One morning he strolled down the weedy gravel path of the oblong kitchen-garden, with the holly hedge as wall on all four sides, and the holly arch as postern at the entrance. There were grass paths between the beds: they wanted mowing and leveling. The wide herbaceous borders were full of weeds. The gravel path going straight from one end to the other was a harmony in green and yellow.
There was a gardener at Folly Corner, but Gainah made him clean boots, chop wood, and carry buckets; while Jethro made him drive and groom the horses, and pressed him into service when he was short of hands on the farm. Consequently the garden was unattended. Scarlet pimpernel was vivid on the dry ground, bindweed bound round the cabbage-stalks, and wild clumps of blazing corn marigold bloomed unheeded.
Pamela was loitering in an archway of dead scarlet-runners, collecting seed, by Gainah’s orders. Gainah was mistress of the garden. Jethro came along the alley in his thick brown boots. His hands were in his breeches pockets; a Michaelmas daisy, which he had pulled from the border as he strolled, was in his mouth. He looked at Pamela, half tenderly, half quizzically—a look which always set her pulses throbbing. She could never forget, when she was alone with him, the piquant circumstances which had brought her under his roof.
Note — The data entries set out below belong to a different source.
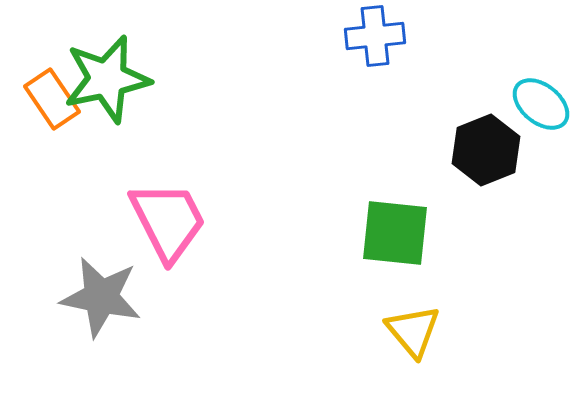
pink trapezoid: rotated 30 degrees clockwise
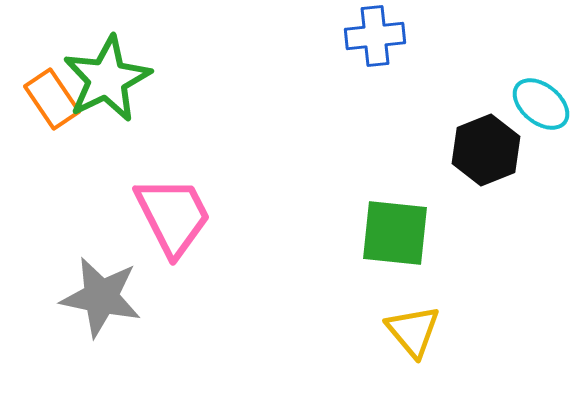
green star: rotated 14 degrees counterclockwise
pink trapezoid: moved 5 px right, 5 px up
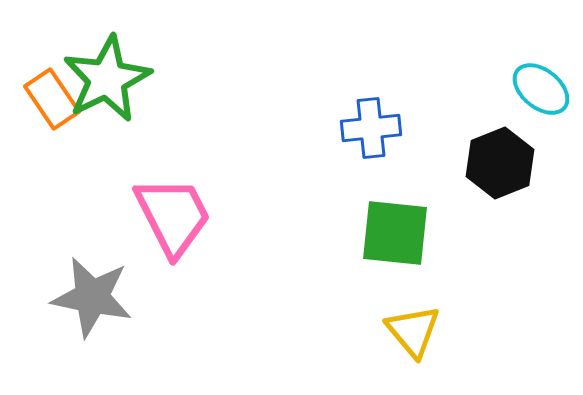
blue cross: moved 4 px left, 92 px down
cyan ellipse: moved 15 px up
black hexagon: moved 14 px right, 13 px down
gray star: moved 9 px left
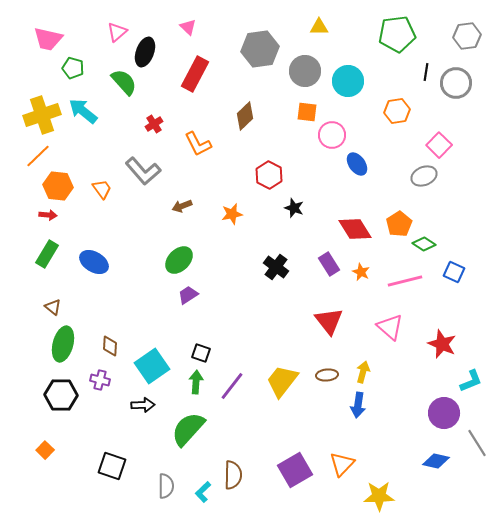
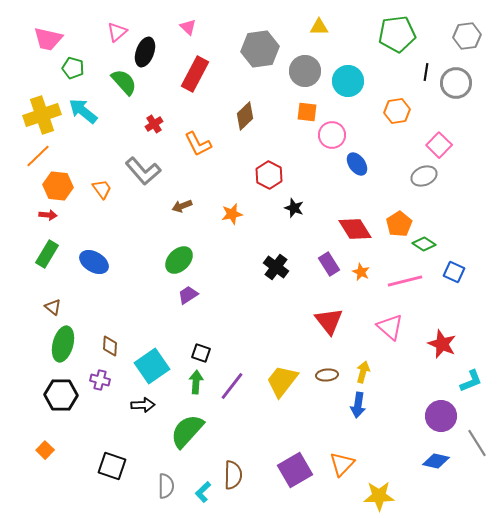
purple circle at (444, 413): moved 3 px left, 3 px down
green semicircle at (188, 429): moved 1 px left, 2 px down
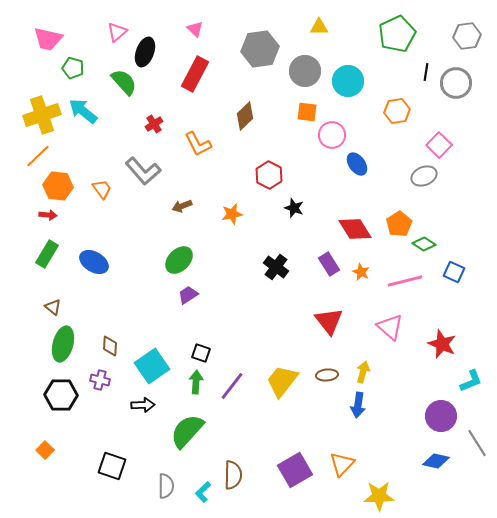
pink triangle at (188, 27): moved 7 px right, 2 px down
green pentagon at (397, 34): rotated 18 degrees counterclockwise
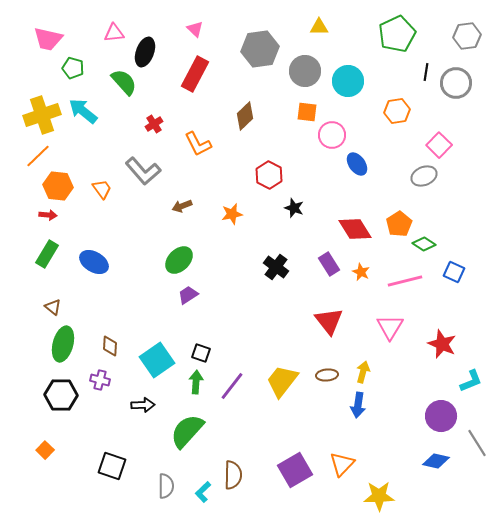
pink triangle at (117, 32): moved 3 px left, 1 px down; rotated 35 degrees clockwise
pink triangle at (390, 327): rotated 20 degrees clockwise
cyan square at (152, 366): moved 5 px right, 6 px up
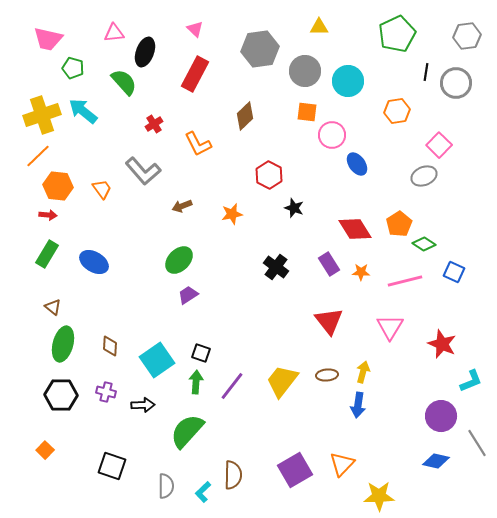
orange star at (361, 272): rotated 24 degrees counterclockwise
purple cross at (100, 380): moved 6 px right, 12 px down
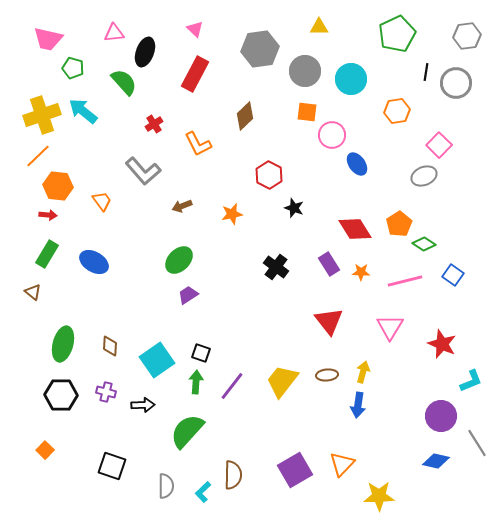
cyan circle at (348, 81): moved 3 px right, 2 px up
orange trapezoid at (102, 189): moved 12 px down
blue square at (454, 272): moved 1 px left, 3 px down; rotated 10 degrees clockwise
brown triangle at (53, 307): moved 20 px left, 15 px up
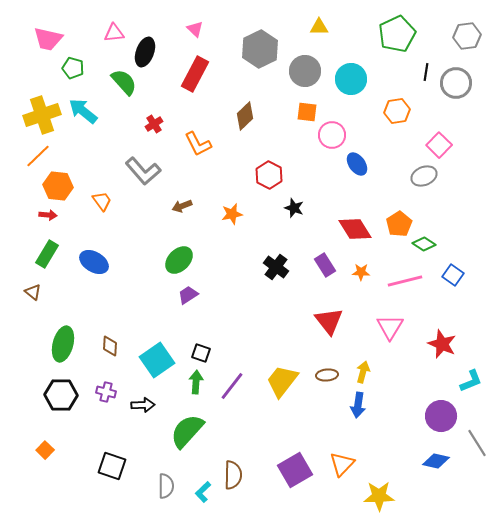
gray hexagon at (260, 49): rotated 18 degrees counterclockwise
purple rectangle at (329, 264): moved 4 px left, 1 px down
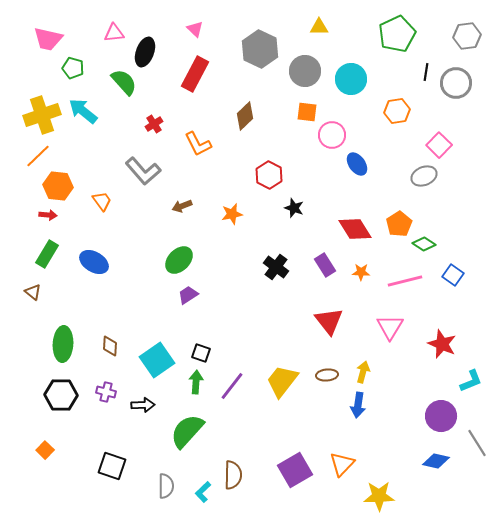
gray hexagon at (260, 49): rotated 9 degrees counterclockwise
green ellipse at (63, 344): rotated 12 degrees counterclockwise
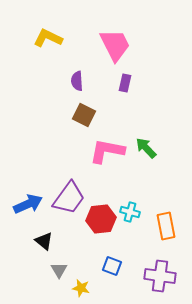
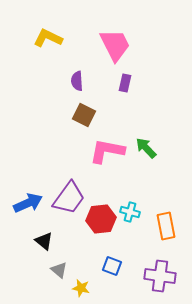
blue arrow: moved 1 px up
gray triangle: rotated 18 degrees counterclockwise
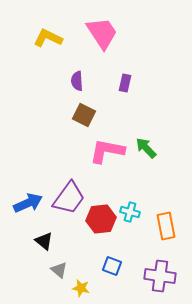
pink trapezoid: moved 13 px left, 12 px up; rotated 6 degrees counterclockwise
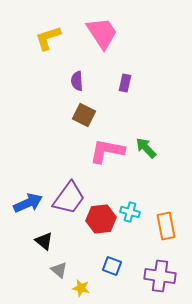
yellow L-shape: rotated 44 degrees counterclockwise
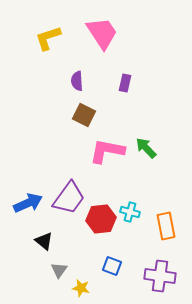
gray triangle: rotated 24 degrees clockwise
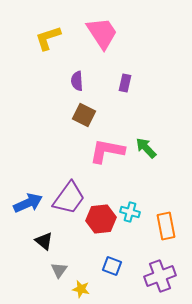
purple cross: rotated 28 degrees counterclockwise
yellow star: moved 1 px down
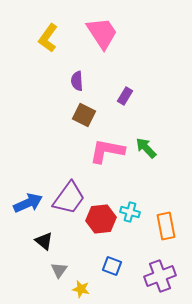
yellow L-shape: rotated 36 degrees counterclockwise
purple rectangle: moved 13 px down; rotated 18 degrees clockwise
Sometimes when Gainah imposed distasteful tasks her neck would swell, and she told herself proudly that by next autumn she could, if she chose, be mistress of Folly Corner.
Her basket was three parts full of seed-pods—like the fingers of dainty gloves stretched over bones. As she moved the seeds made a dice-like rattle. Jethro took the basket from her and begun to pull the pods off the dry yellow stalks himself.
“You shouldn’t be at this work,” he said, lifting her white hand with his free one. “Why can’t Daborn do it?”
“Gainah likes to see to these things herself.”
“You must be mistress over Gainah.”
“Not yet,” she broke out involuntarily, and then flushed.
Jethro laughed.
“I’m glad you put it that way. Evidently we are of the same mind. Suppose we say six months instead of a year, Cousin Pamela.”